Potential Space

by Jane Reingold, MFT
 
ILLUMINATING SAPIENCE
 
As Monteverdi's Vespers plays, the camera pans through a series of images: a serene, glistening lake view, St. Peter's Basilica and the sumptuous Roman skyline, close-ups of baroque architectural details, the streets of Paris, modern and grungy. This overture foreshadows an intrapsychic, interpersonal, existential exploration, a move from materialism to mysticism, a spiritual journey cracked open by the wisdom and beauty of a bygone time, and by the healing power of architectural spaces to provide a potential space for personal experience to take form.
 
A couple sits at a restaurant sipping wine in tandem, dining in utter silence. With each course we increasingy feel their disconnection. Eventually they speak, their staccato sentences delivered via point-of-view shots inviting the audience in, as if they were speaking to us directly, beseeching us to know their pain, ennui, and wounds. In other moments, the two stand shoulder to shoulder looking forward, their faces bearing wrung-out expressions. Through these prolonged shots, the audience glimpses something of each character's internal experience. Much like architecture, this art form allows illumination of an internal experience that otherwise might be missed. The audience is left to linger after many such shots, to engage with what has transpired and with one's own reverie.
 
Eugene Green's La Sapienza is a beautiful film that viscerally invites the audience into the psychic realm of a disconnected couple as they embark upon a trip to Itay. For Alexandre, a disillusioned architect, it is a quest for deeper meaning and renewal through studying the baroque architect Borromini. Although self-identified as a French secularist aligned with the more rational Bernini, he is seeking the Borromini, the mystical, in himself. For Alienore, the trip is a much-needed opportunity to think. Both of them need time to heal from a past trauma and a sense of ennui.
 
In Stresa, they befriend a young sibling couple, Lavinia, a young woman with a nervous disorder, and Goffredo, an aspiring architect. Alexandre takes the young Goffredo on a tour of Borromini's buildings, while Alienore stays to nurse and attend to Lavinia. Goffredo speaks of the architect's job to summon presence through light, reflecting the theme of illumination in both art and the psyche that runs throughout the film. In these transcendent spaces, the two men have many intimate conversations. Through these deep encounters, Alexandre finds a liveliness in himself that allows for newfound meaning in his work and his relationship.

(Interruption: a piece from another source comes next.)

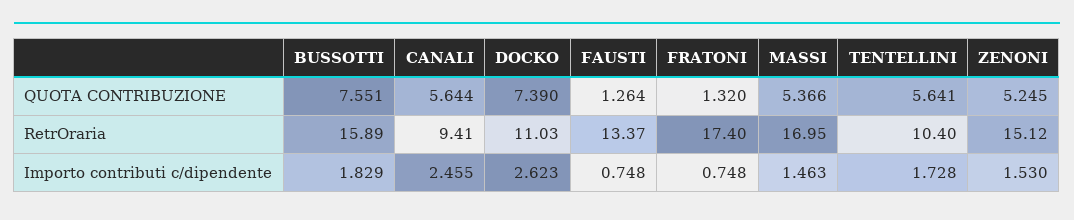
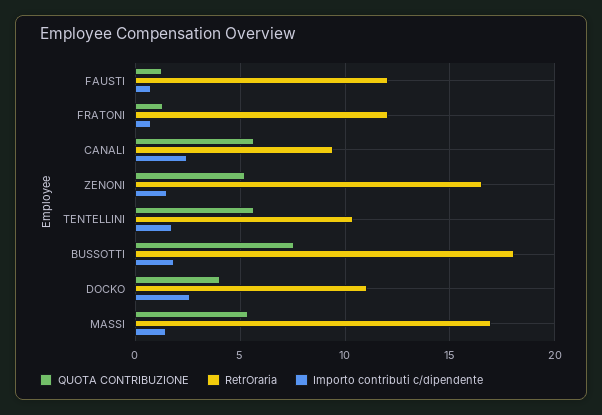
QUOTA CONTRIBUZIONE, DOCKO: 7.39 -> 4
RetrOraria, BUSSOTTI: 15.89 -> 18
RetrOraria, FAUSTI: 13.37 -> 12
RetrOraria, FRATONI: 17.4 -> 12
RetrOraria, ZENONI: 15.12 -> 16.5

The siblings perhaps represent Alexandre and Alienore's split-off selves. Lavinia personifies an ailing and wise part of Alienore, whose maternal instinct is awakened through nursing Lavinia, allowing her, finally, to grieve and let go. For Alexandre, Gofreddo embodies inspiration, hopeful searching, and a desire for introspective dialogue and connection. In both the couplings, transformation and intimacy develop, allowing for a co-creation of meaning that leads to revival and transcendence.